Finally, eight years after the 2008 financial crisis, alternate fiscal policy under the veil of ‘monetary expansion’ or ‘quantitative expansion’ (otherwise known simply as printing more money) are pointing towards a comeback. The U.S. Federal Reserve alone has printed about $3.8 trillion since 2009. The dollar is worth a dollar because Central Banks say so, no other reason. This is the ultimate in belief confidence. The alternative is economic implosion … Let’s believe.

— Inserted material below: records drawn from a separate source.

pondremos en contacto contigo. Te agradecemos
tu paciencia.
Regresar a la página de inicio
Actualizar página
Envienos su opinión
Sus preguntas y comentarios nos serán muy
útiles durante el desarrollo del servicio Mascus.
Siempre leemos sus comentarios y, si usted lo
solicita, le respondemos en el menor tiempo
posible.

“Fiscal policy is edging back into fashion, after years, if not decades, in purdah. The reason is simple: the incomplete recovery from the global crash of 2008. Europe is the worst off in this regard: its GDP has hardly grown in the last four years, and GDP per capita is still less than it was in 2007”. CBC News 24 Sep 2016
We were told by central bankers and liberal economists that quantitative easing was only a temporary measure, and that things would return to normal as soon as possible. What we have now, eight years later, is our ‘new mediocre’. Christine Lagarde the head of International Monetary Fund.
In spite of monetary concerns such as the unknown next steps for interest rates, employment rates, and rates of global growth, your portfolio performance remains consistent. The year-to-date returns for Monthly High Income fund is 5.6 percent; and for Strategic Dividend Bundle it is 10.3 percent.